START Records for this task

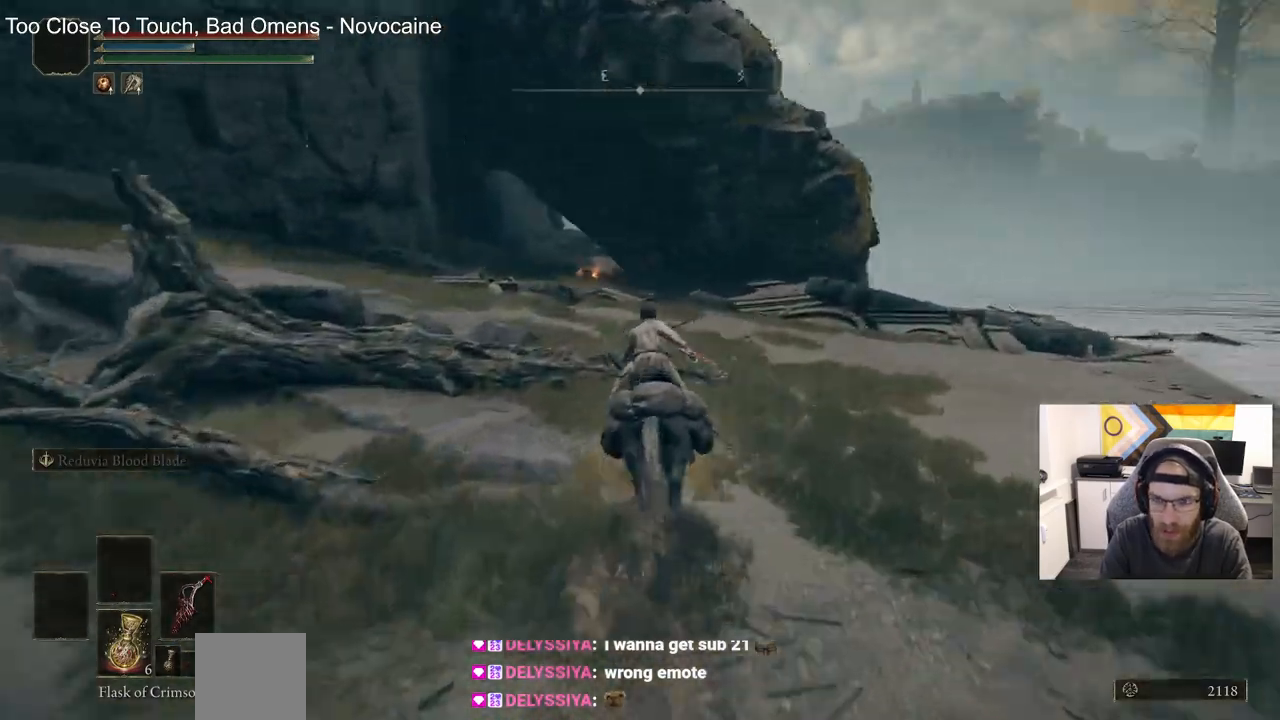
{"dt_ms": 500, "buttons": [], "left_stick": "up", "right_stick": "center", "events": [[233, "CIRCLE", "down"], [400, "CIRCLE", "up"]]}
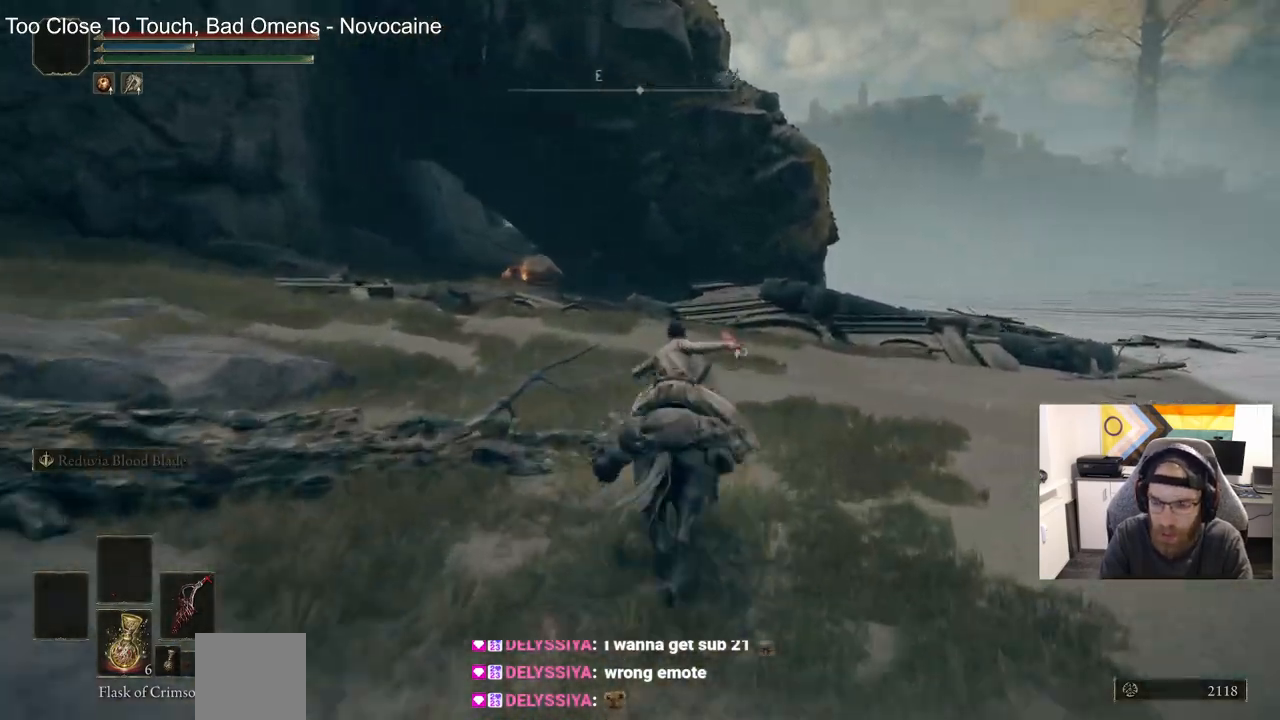
{"dt_ms": 500, "buttons": [], "left_stick": "up", "right_stick": "center", "events": []}
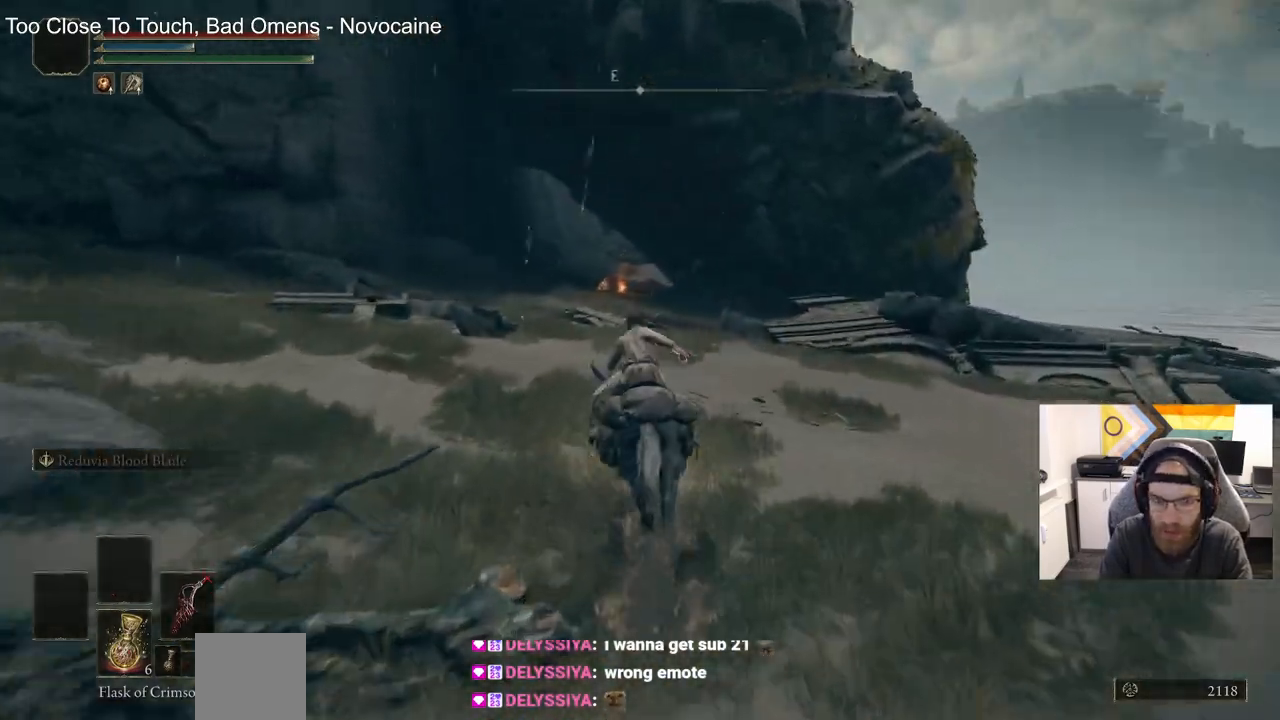
{"dt_ms": 500, "buttons": [], "left_stick": "up", "right_stick": "center", "events": []}
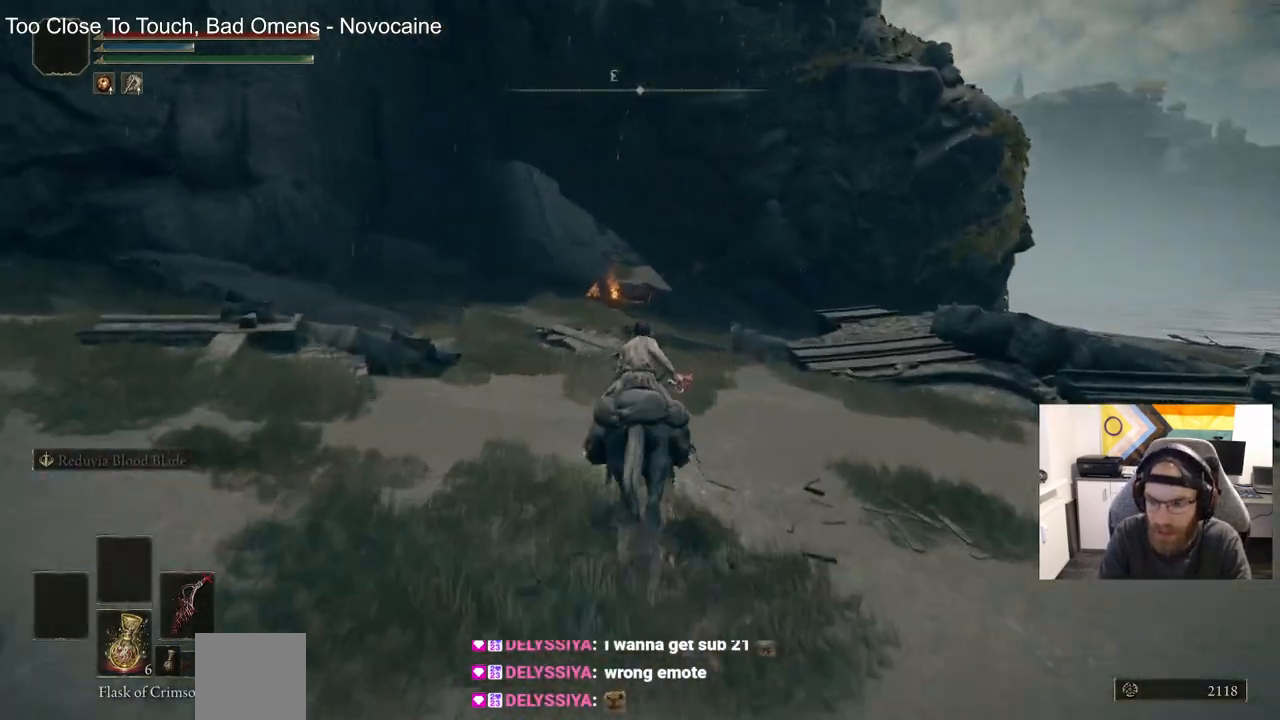
{"dt_ms": 500, "buttons": [], "left_stick": "up", "right_stick": "center", "events": []}
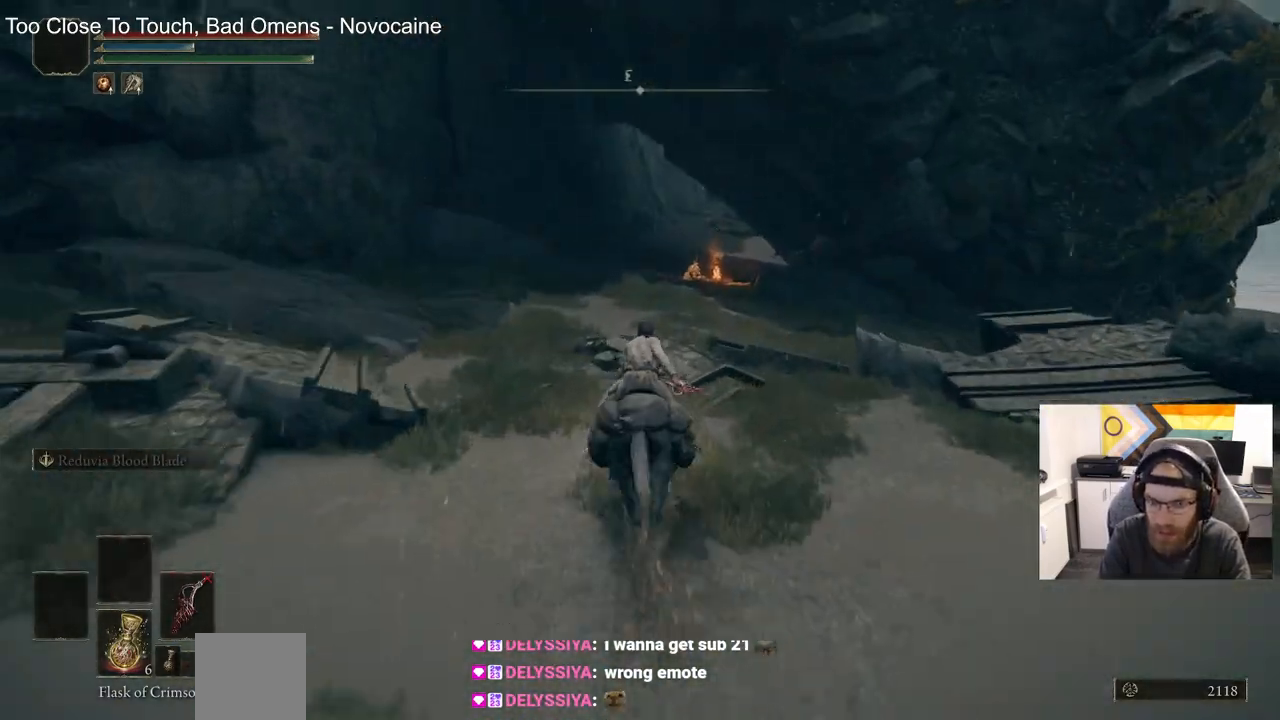
{"dt_ms": 500, "buttons": [], "left_stick": "up", "right_stick": "center", "events": [[250, "CIRCLE", "down"], [400, "CIRCLE", "up"]]}
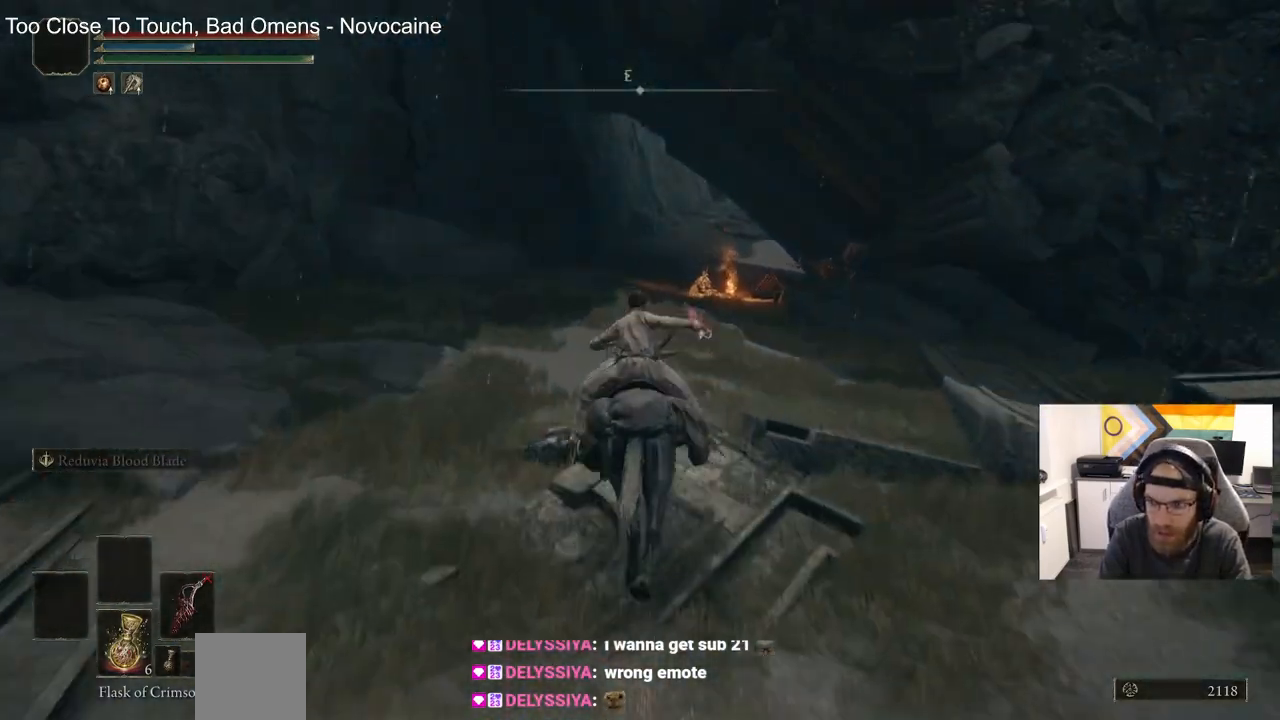
{"dt_ms": 500, "buttons": [], "left_stick": "up", "right_stick": "down", "events": [[267, "right_stick", "down"]]}
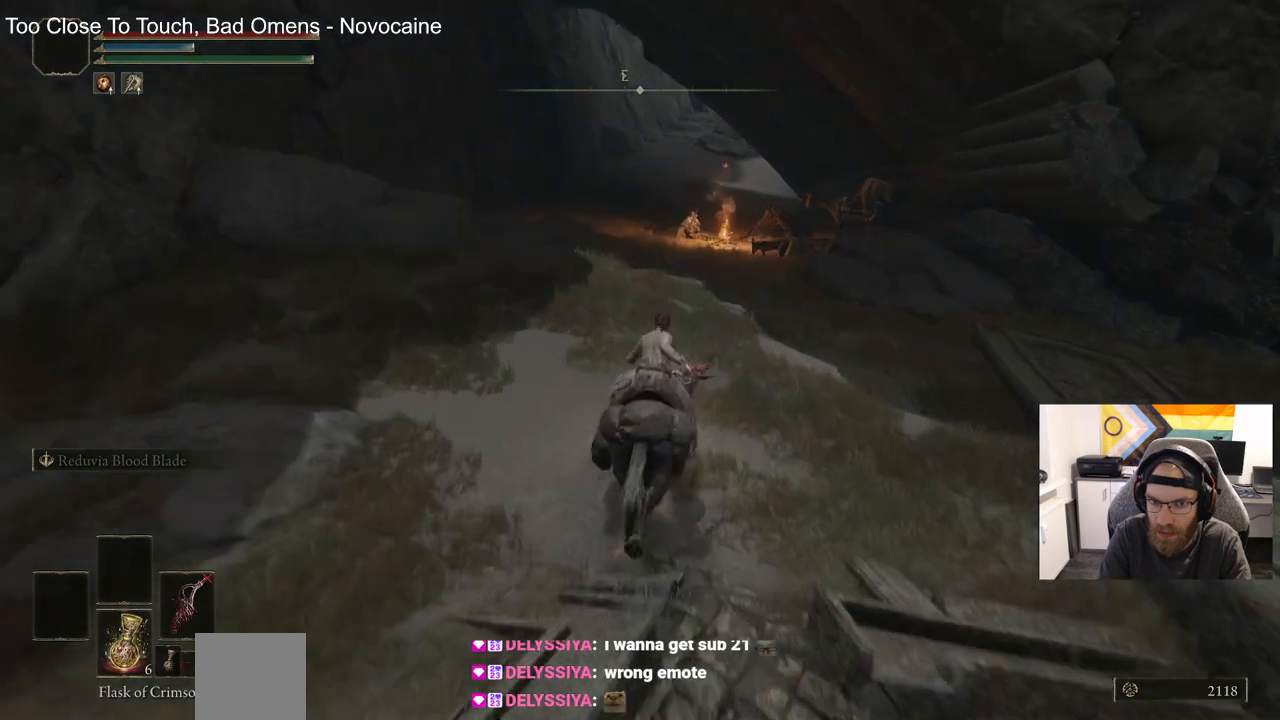
{"dt_ms": 500, "buttons": [], "left_stick": "up", "right_stick": "down", "events": []}
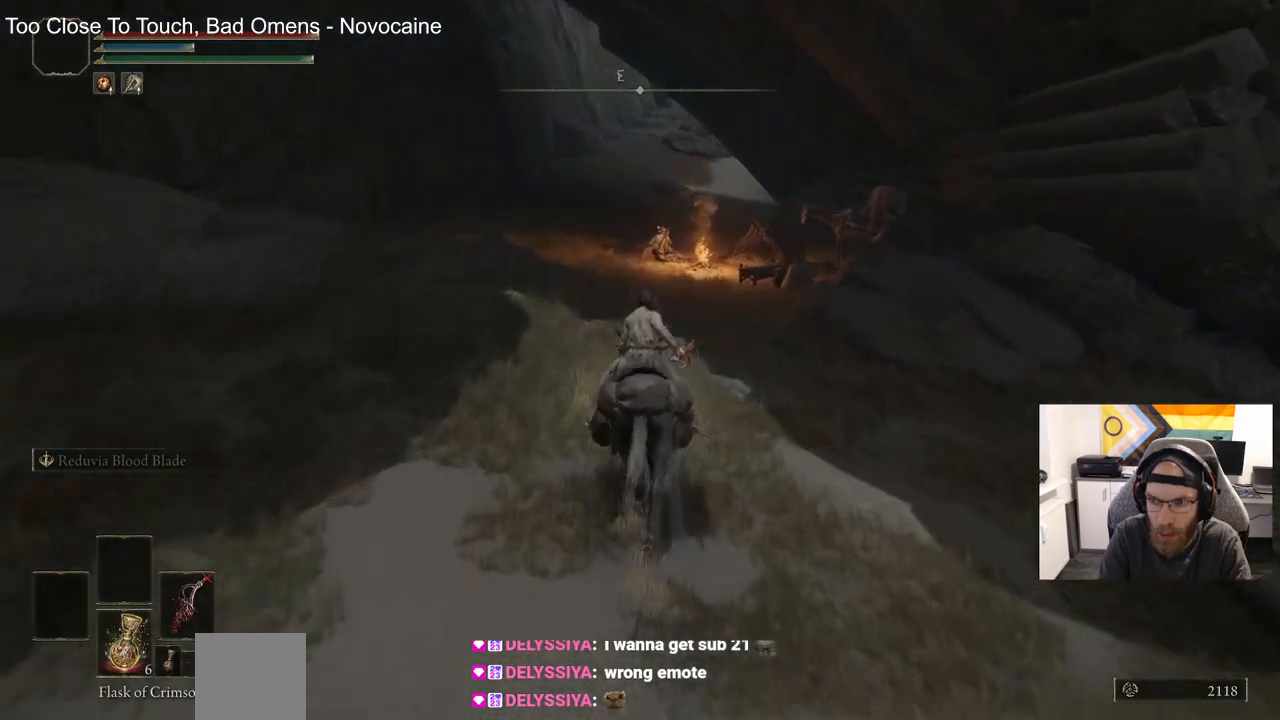
{"dt_ms": 500, "buttons": [], "left_stick": "up", "right_stick": "down", "events": [[233, "L3", "down"], [383, "L3", "up"]]}
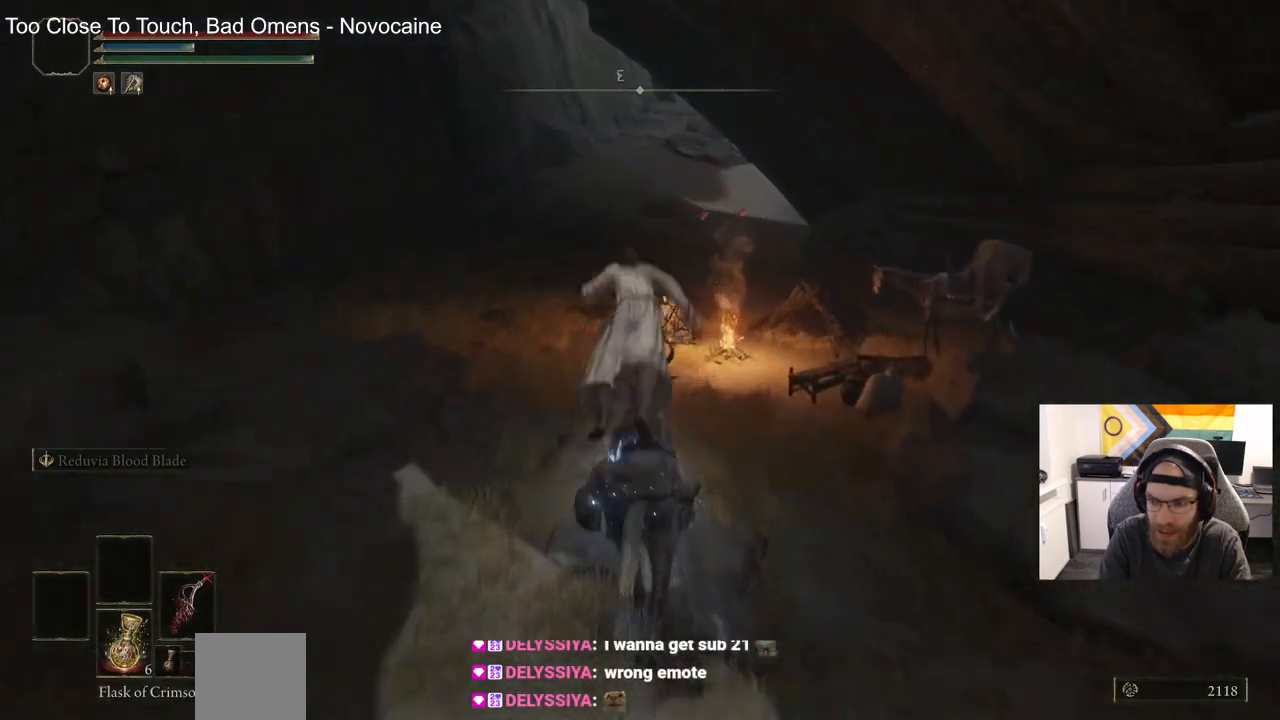
{"dt_ms": 500, "buttons": [], "left_stick": "up", "right_stick": "down-right", "events": [[333, "right_stick", "down-right"]]}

END Records for this task

### [Instructions to follow]
Transcribe every record above exactly as written, leaving out any pictures.

### [Answer box]
{"dt_ms": 500, "buttons": [], "left_stick": "up", "right_stick": "center", "events": [[233, "CIRCLE", "down"], [400, "CIRCLE", "up"]]}
{"dt_ms": 500, "buttons": [], "left_stick": "up", "right_stick": "center", "events": []}
{"dt_ms": 500, "buttons": [], "left_stick": "up", "right_stick": "center", "events": []}
{"dt_ms": 500, "buttons": [], "left_stick": "up", "right_stick": "center", "events": []}
{"dt_ms": 500, "buttons": [], "left_stick": "up", "right_stick": "center", "events": [[250, "CIRCLE", "down"], [400, "CIRCLE", "up"]]}
{"dt_ms": 500, "buttons": [], "left_stick": "up", "right_stick": "down", "events": [[267, "right_stick", "down"]]}
{"dt_ms": 500, "buttons": [], "left_stick": "up", "right_stick": "down", "events": []}
{"dt_ms": 500, "buttons": [], "left_stick": "up", "right_stick": "down", "events": [[233, "L3", "down"], [383, "L3", "up"]]}
{"dt_ms": 500, "buttons": [], "left_stick": "up", "right_stick": "down-right", "events": [[333, "right_stick", "down-right"]]}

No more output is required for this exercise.